Theatre review: Harold Pinter’s The Room @ Joshua Brooks, Manchester

Harold Pinter was a writer all about the absurdist themes.

Many of his works consisted of breathtakingly complex dialogue jumbled together to form a draught outline of a story arc, and allow audiences to roll around in it and make of it what they wish.

Applying the perspective of an Alzheimer’s patient is a bold move, and something that proves to be incredibly unique, dark and intense experience.

Little is truly known about the full nature of the play’s story, it is intentionally left to the audience to carve their own opinion of what plays out.

For what facts are presented, the play follows Rose, a woman who has set herself up in her own room with her husband Bert, blocking out the world that surrounds her, yet a violent and uneasy past begins to bleed through, as a series of unwanted guests enter her room.

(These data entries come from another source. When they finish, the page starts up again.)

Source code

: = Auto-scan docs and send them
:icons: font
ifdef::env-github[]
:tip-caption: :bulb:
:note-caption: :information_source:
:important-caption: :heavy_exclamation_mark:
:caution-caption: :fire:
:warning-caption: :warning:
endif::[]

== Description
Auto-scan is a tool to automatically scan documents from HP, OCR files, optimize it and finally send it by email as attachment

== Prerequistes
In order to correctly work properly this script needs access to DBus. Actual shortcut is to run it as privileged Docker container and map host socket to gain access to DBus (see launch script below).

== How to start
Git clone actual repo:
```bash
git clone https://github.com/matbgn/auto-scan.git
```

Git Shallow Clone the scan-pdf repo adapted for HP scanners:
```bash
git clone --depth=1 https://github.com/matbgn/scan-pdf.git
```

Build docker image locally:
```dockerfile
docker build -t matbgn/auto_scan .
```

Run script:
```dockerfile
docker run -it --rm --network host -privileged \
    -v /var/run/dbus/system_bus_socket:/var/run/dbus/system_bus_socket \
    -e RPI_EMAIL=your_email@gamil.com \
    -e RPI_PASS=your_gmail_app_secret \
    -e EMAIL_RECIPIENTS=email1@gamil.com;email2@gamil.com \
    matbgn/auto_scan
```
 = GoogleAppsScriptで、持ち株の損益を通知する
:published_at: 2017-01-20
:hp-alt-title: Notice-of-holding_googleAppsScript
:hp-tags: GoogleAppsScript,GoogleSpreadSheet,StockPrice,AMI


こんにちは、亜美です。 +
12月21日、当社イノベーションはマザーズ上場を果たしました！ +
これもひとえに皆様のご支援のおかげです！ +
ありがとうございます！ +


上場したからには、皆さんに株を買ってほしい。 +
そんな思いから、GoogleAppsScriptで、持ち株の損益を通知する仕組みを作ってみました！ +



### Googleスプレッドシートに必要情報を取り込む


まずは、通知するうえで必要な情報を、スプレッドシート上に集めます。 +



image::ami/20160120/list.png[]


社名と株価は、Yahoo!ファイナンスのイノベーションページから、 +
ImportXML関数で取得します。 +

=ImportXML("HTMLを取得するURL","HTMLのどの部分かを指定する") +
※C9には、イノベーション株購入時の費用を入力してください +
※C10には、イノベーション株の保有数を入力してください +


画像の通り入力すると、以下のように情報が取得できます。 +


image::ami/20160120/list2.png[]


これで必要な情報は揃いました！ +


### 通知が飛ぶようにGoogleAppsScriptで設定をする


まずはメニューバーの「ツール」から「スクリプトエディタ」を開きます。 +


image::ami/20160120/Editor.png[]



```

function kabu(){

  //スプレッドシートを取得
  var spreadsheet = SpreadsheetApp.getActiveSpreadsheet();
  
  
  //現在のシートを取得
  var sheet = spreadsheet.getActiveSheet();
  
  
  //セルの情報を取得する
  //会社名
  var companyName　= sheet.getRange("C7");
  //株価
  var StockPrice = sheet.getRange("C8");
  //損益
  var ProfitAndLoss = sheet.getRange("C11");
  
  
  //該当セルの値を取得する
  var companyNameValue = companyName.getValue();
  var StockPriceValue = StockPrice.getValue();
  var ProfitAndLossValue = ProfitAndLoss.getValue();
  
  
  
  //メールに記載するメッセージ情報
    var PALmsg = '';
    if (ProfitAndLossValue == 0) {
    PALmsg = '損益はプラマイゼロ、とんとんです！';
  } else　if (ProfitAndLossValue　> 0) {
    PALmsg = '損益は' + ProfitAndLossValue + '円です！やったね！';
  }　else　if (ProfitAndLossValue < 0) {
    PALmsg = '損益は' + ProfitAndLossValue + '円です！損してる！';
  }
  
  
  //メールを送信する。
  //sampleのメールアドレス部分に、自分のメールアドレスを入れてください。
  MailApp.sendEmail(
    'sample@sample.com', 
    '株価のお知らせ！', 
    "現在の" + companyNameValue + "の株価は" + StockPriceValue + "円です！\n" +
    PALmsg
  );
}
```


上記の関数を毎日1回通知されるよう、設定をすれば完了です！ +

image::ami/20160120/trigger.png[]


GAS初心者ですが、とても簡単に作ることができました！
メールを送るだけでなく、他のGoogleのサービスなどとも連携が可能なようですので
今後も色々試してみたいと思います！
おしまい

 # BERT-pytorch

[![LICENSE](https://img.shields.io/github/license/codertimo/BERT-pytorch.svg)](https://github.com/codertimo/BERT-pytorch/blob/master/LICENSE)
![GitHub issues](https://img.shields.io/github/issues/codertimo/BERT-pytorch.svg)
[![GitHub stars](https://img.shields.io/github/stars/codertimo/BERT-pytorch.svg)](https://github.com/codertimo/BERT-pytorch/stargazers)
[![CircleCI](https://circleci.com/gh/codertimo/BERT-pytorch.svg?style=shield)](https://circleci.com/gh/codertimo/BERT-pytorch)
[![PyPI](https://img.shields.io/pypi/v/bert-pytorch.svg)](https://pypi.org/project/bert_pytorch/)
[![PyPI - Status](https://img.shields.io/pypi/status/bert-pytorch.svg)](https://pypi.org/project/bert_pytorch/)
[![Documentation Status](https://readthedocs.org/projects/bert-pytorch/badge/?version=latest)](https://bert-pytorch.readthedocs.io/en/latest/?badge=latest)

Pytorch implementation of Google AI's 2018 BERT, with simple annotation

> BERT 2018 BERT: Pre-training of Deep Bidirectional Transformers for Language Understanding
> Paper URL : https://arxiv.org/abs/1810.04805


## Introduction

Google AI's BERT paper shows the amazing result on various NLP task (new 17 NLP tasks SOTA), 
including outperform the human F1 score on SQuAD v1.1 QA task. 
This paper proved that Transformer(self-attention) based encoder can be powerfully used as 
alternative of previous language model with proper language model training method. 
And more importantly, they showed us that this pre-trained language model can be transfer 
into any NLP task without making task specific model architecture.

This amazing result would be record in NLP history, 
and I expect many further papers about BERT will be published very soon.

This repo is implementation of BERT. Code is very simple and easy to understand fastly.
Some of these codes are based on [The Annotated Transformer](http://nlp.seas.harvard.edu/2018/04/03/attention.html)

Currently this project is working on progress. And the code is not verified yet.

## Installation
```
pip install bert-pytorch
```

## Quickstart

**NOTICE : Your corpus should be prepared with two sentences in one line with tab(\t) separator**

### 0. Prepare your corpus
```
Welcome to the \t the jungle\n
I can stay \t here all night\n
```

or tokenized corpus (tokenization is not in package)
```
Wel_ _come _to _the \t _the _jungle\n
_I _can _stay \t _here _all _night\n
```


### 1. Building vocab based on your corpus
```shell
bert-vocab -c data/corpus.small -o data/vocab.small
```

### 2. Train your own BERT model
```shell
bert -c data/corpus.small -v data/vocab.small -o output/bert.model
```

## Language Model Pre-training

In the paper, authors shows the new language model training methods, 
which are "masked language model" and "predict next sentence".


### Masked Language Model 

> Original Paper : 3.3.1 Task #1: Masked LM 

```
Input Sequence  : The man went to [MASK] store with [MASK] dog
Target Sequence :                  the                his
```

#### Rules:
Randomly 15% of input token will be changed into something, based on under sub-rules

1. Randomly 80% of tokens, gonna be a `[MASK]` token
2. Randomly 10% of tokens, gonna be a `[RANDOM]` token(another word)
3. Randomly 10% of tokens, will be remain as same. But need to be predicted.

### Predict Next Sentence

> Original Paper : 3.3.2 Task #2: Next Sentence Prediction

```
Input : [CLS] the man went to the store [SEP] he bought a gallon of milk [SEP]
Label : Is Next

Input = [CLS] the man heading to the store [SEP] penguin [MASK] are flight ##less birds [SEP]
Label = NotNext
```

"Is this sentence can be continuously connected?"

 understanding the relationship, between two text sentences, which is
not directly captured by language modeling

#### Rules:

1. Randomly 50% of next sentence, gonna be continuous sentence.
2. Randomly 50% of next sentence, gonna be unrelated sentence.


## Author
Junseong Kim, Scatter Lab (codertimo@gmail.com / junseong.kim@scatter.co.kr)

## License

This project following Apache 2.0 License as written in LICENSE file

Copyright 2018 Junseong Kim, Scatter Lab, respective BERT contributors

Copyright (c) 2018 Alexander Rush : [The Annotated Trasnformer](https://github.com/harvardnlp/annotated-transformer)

When the lights come on and the play finishes, there will be a burning series of questions that you’ll want to ask. The difficult thing is, you’re not quite sure what they are.

The play requires a series amount of post-production processing, and only when you consider multiple explanations and viewpoints do you begin to appreciate its beauty.

What the crew at JustTalk Theatre have done rather wonderfully is take the single idea that Rose is suffering from Alzheimer’s, and in doing that, provide an entirely new way of looking at one of Pinter’s oldest works.

It has the essence of reading a novel all the way through thinking you know exactly what’s going on, and having one line at the end completely spinning your perspective.

Except that this will be backwards for anyone familiar with the play, as they will go in thinking, by now, they know what to expect from it.

But when they deduce that the central angle is an Alzheimer’s sufferer, practically a whole new play is born.

The play has excellent performances from its small cast with Lucy Ross-Elliott, playing Rose, the central character, is very strong indeed.

Starting off as a seemingly innocent and sweet elderly lady, but gradually channelling a woman who is suffering from repressed memories of a much darker past, and acts out this downward spiral with authenticity and professionalism.

Alongside her is her husband Bert, played by Ethan Martin. Considering that Bert has no dialogue at all in the first half of the play, it is quite surprising how intense, and at some points menacing, a man sitting at a desk becoming visibly more agitated can be.

It is not a play that’s going to appeal to all audiences – some will crave logical answers and a firm plot from cause to effect.

But The Room marks a point in theatre where less is more, and relying on audience interpretation can prove to be the most interesting visits to a local theatre.